- **What you are asked to do**:
What's required is a verbatim printout of all the data.

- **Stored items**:
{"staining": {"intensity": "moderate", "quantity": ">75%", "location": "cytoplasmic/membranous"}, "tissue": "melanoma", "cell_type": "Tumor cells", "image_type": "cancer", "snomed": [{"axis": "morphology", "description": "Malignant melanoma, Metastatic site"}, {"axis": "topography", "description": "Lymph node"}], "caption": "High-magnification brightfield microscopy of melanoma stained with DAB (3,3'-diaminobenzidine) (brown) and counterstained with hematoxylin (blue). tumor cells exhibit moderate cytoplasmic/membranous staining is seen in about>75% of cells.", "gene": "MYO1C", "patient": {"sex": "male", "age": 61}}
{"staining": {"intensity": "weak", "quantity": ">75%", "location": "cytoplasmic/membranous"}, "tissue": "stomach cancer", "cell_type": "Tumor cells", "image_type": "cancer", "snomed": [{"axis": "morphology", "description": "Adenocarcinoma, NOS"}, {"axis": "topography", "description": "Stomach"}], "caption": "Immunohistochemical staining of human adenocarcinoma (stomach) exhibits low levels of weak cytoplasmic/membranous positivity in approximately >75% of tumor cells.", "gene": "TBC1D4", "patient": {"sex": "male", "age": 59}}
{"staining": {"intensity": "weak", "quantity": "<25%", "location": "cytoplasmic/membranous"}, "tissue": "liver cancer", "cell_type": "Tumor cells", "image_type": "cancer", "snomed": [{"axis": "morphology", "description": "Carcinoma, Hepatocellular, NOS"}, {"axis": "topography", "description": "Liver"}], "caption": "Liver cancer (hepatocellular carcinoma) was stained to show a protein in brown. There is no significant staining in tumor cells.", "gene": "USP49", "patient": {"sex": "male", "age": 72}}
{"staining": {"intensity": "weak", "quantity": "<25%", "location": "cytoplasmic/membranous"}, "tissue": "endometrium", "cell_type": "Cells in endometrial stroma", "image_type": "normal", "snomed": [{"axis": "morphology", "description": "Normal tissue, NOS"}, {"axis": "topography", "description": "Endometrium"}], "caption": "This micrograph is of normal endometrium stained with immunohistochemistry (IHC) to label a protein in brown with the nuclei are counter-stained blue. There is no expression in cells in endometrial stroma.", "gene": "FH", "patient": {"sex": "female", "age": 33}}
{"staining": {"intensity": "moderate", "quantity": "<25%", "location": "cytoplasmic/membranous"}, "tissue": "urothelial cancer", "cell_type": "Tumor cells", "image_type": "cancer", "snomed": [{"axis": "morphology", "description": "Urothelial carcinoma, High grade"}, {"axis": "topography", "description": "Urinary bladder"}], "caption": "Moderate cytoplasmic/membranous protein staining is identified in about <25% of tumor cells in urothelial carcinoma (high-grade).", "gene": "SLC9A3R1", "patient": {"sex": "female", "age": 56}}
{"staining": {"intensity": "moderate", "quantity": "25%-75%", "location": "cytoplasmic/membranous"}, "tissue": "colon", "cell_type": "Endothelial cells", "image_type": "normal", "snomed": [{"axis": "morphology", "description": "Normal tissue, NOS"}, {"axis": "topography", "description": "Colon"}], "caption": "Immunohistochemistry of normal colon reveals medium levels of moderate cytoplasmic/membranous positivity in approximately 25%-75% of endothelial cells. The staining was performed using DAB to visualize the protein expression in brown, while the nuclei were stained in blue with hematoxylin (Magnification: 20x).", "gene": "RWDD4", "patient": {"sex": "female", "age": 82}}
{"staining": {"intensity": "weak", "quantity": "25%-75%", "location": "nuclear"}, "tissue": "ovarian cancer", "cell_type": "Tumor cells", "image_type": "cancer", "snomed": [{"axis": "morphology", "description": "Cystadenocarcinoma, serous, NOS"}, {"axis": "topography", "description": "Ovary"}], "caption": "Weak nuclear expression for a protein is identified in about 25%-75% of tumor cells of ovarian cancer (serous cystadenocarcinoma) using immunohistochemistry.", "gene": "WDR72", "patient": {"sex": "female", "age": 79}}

- **Result of this task**:
{"staining": {"intensity": "moderate", "quantity": ">75%", "location": "cytoplasmic/membranous"}, "tissue": "melanoma", "cell_type": "Tumor cells", "image_type": "cancer", "snomed": [{"axis": "morphology", "description": "Malignant melanoma, Metastatic site"}, {"axis": "topography", "description": "Lymph node"}], "caption": "High-magnification brightfield microscopy of melanoma stained with DAB (3,3'-diaminobenzidine) (brown) and counterstained with hematoxylin (blue). tumor cells exhibit moderate cytoplasmic/membranous staining is seen in about>75% of cells.", "gene": "MYO1C", "patient": {"sex": "male", "age": 61}}
{"staining": {"intensity": "weak", "quantity": ">75%", "location": "cytoplasmic/membranous"}, "tissue": "stomach cancer", "cell_type": "Tumor cells", "image_type": "cancer", "snomed": [{"axis": "morphology", "description": "Adenocarcinoma, NOS"}, {"axis": "topography", "description": "Stomach"}], "caption": "Immunohistochemical staining of human adenocarcinoma (stomach) exhibits low levels of weak cytoplasmic/membranous positivity in approximately >75% of tumor cells.", "gene": "TBC1D4", "patient": {"sex": "male", "age": 59}}
{"staining": {"intensity": "weak", "quantity": "<25%", "location": "cytoplasmic/membranous"}, "tissue": "liver cancer", "cell_type": "Tumor cells", "image_type": "cancer", "snomed": [{"axis": "morphology", "description": "Carcinoma, Hepatocellular, NOS"}, {"axis": "topography", "description": "Liver"}], "caption": "Liver cancer (hepatocellular carcinoma) was stained to show a protein in brown. There is no significant staining in tumor cells.", "gene": "USP49", "patient": {"sex": "male", "age": 72}}
{"staining": {"intensity": "weak", "quantity": "<25%", "location": "cytoplasmic/membranous"}, "tissue": "endometrium", "cell_type": "Cells in endometrial stroma", "image_type": "normal", "snomed": [{"axis": "morphology", "description": "Normal tissue, NOS"}, {"axis": "topography", "description": "Endometrium"}], "caption": "This micrograph is of normal endometrium stained with immunohistochemistry (IHC) to label a protein in brown with the nuclei are counter-stained blue. There is no expression in cells in endometrial stroma.", "gene": "FH", "patient": {"sex": "female", "age": 33}}
{"staining": {"intensity": "moderate", "quantity": "<25%", "location": "cytoplasmic/membranous"}, "tissue": "urothelial cancer", "cell_type": "Tumor cells", "image_type": "cancer", "snomed": [{"axis": "morphology", "description": "Urothelial carcinoma, High grade"}, {"axis": "topography", "description": "Urinary bladder"}], "caption": "Moderate cytoplasmic/membranous protein staining is identified in about <25% of tumor cells in urothelial carcinoma (high-grade).", "gene": "SLC9A3R1", "patient": {"sex": "female", "age": 56}}
{"staining": {"intensity": "moderate", "quantity": "25%-75%", "location": "cytoplasmic/membranous"}, "tissue": "colon", "cell_type": "Endothelial cells", "image_type": "normal", "snomed": [{"axis": "morphology", "description": "Normal tissue, NOS"}, {"axis": "topography", "description": "Colon"}], "caption": "Immunohistochemistry of normal colon reveals medium levels of moderate cytoplasmic/membranous positivity in approximately 25%-75% of endothelial cells. The staining was performed using DAB to visualize the protein expression in brown, while the nuclei were stained in blue with hematoxylin (Magnification: 20x).", "gene": "RWDD4", "patient": {"sex": "female", "age": 82}}
{"staining": {"intensity": "weak", "quantity": "25%-75%", "location": "nuclear"}, "tissue": "ovarian cancer", "cell_type": "Tumor cells", "image_type": "cancer", "snomed": [{"axis": "morphology", "description": "Cystadenocarcinoma, serous, NOS"}, {"axis": "topography", "description": "Ovary"}], "caption": "Weak nuclear expression for a protein is identified in about 25%-75% of tumor cells of ovarian cancer (serous cystadenocarcinoma) using immunohistochemistry.", "gene": "WDR72", "patient": {"sex": "female", "age": 79}}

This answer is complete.